2. Logo: Make sure at least one of your screen captures includes your company’s logo. Use your pixel-editing program to copy and crop it (note that your graphic identity standards might have “white space” rules about cropping it too aggressively).
3. Colors: Use the eye dropper tool in your graphics program to understand the RGB color values of the dominant colors of your logo and web graphics. You can also download freeware eyedropper tools (there’s a handy one called ColorPic). Record the RGB values so you can reuse them in type, shapes and lines on your dashboard. You can even use these colors in your dashboard’s pie charts, bar charts and line graphs.
4. Fonts: Ask your company’s webmaster for the names of fonts and styles used on your company’s website. To ascertain them on your own, locate them on the page source of any page on your company’s website (the page source of any web page can be accessed from the “tools” menu of most browsers). You may have to find the CSS file to do this.
Tie the components together for your dashboard
Now that you have the 4 core components, you can begin to experiment with using different combinations of the elements in your dashboards. I’ve included screen shots of a sample dashboard to show how this idea works.
Let’s say I’m creating a dashboard for Game of Thrones. I don’t have access to HBO’s graphic designer, so I’m going to try and extrapolate what the Game of Thrones corporate identity system might be composed of. The first thing I do is go to the website: www.hbo.com/game-of-thrones/index.html. Wow, this is a very edgy design! I take a screen capture of this home page. (See Figure 1.)
I can see that the font is a sans-serif font, but I’d like to match it as closely as possible, so I decide to view the page source. (See Figure 2.)

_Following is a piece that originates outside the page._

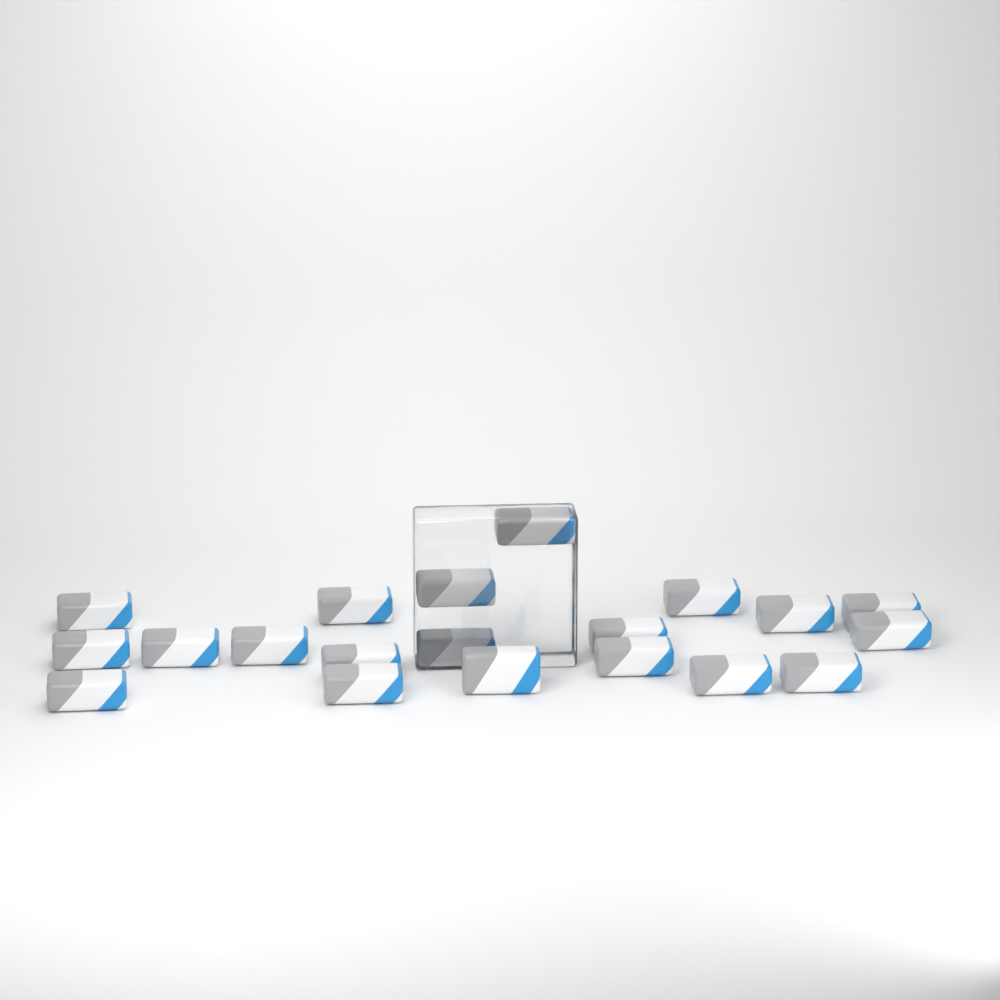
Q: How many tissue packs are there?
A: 20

I quickly locate the name of the CSS file. (See Figure 3.)
I open the CSS file, search for “font” and highlight all occurrences of it on the page. (See Figure 4.)

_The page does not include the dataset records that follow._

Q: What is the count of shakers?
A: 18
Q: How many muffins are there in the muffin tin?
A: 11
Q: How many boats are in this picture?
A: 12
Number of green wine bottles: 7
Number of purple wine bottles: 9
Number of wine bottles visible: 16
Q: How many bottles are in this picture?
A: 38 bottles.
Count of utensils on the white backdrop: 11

By locating “font-family” under “body” I can see that the dominant font used on the page is “Arial, Helvetica, sans-serif.” This confirms my educated guess that the font is a sans-serif font and provides me with two alternative fonts to use on my dashboard. Personally, I like the sophistication of Helvetica.
OK, so I have my font and some source imagery for colors. But there’s not a lot of color variety on the home page that I captured. So I explore the site to see if there’s more interesting imagery. The Viewer’s Guide has some handsome images. (See Figure 5.)

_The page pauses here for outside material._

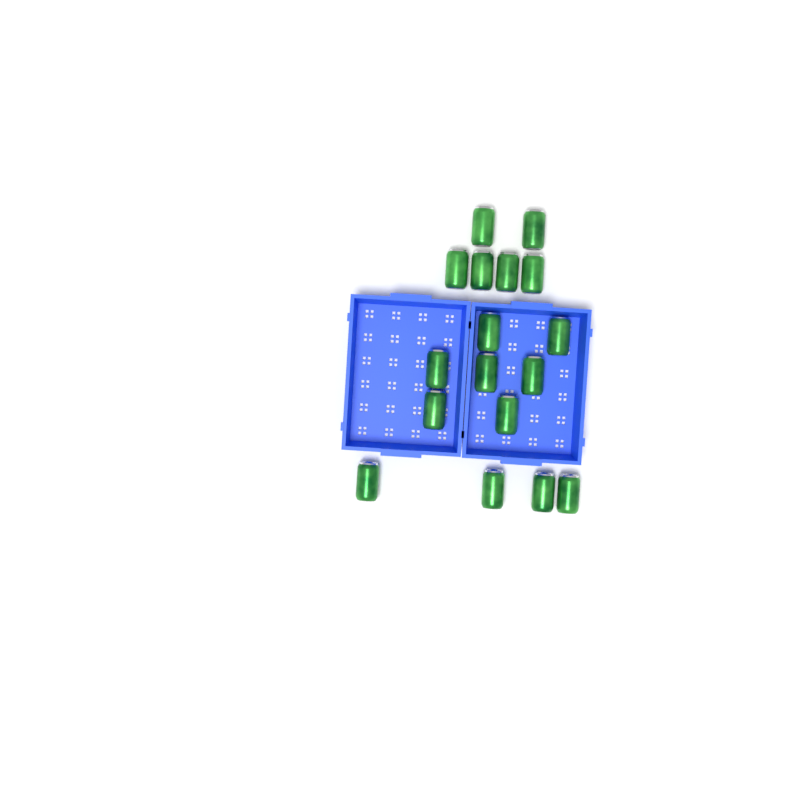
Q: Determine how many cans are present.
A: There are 17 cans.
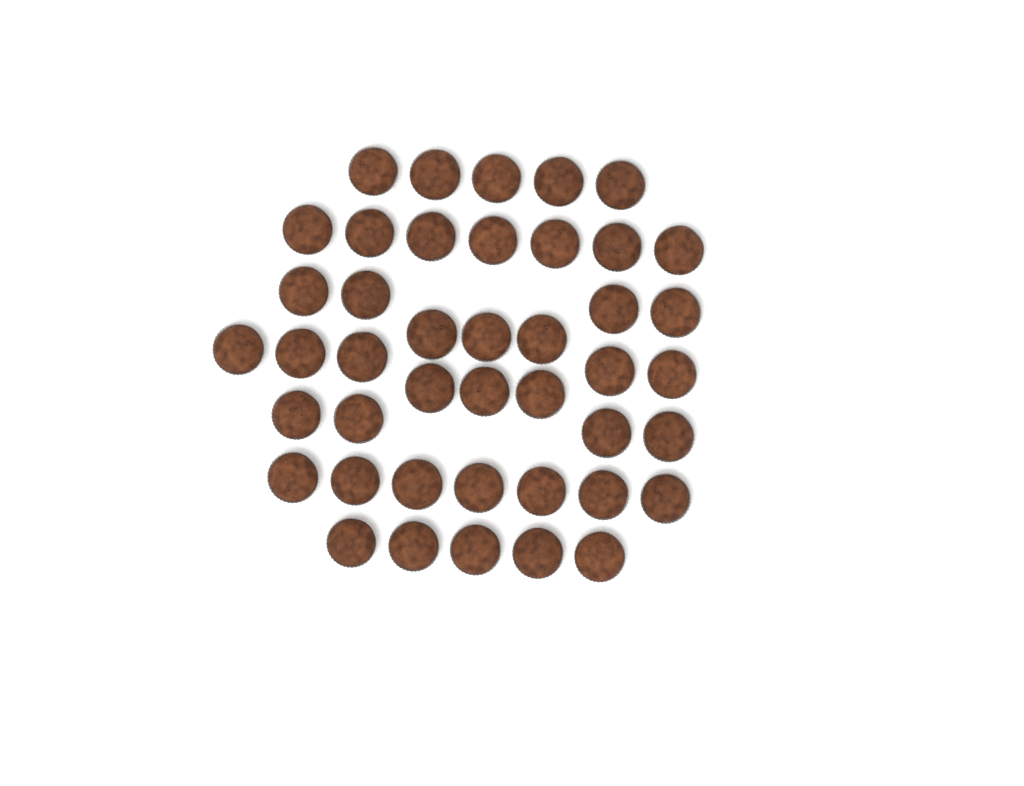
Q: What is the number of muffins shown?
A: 43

I take a screen capture of that page too. Next, I open both screen captures in Photoshop and use the Eye Dropper tool to isolate colors used on this site. (See Figure 6.)
I take note of the color RGB values that I’ve found:
Tan = 231, 199, 158
Black = 51, 49, 37
Gray = 164, 170, 168
Olive Green = 189, 187, 102
Burgundy = 86, 46, 44
I may not use all these colors, but at least I have the information to use if needed.
I love the map on the Viewer’s Guide page and decide to crop it to use as a page accent. (See Figure 7.)
It’s a little dark so I use Photoshop “Levels” to lighten the midtones. (See figure 8.)
Then I save it as a .png file.
The only thing missing is the Game of Thrones logo. I actually had a hard time finding it on the website so I took a copy of the one I found on Wikipedia. (See Figure 9.)
Now I can combine these elements on my dashboard to create something that looks like a Game of Thrones dashboard. (See Figure 10.)
This dashboard looks great! The changes to the look and feel are subtle enough to avoid competition with the indicators, and yet there are enough visual clues to indicate that this is definitely a Game of Thrones dashboard.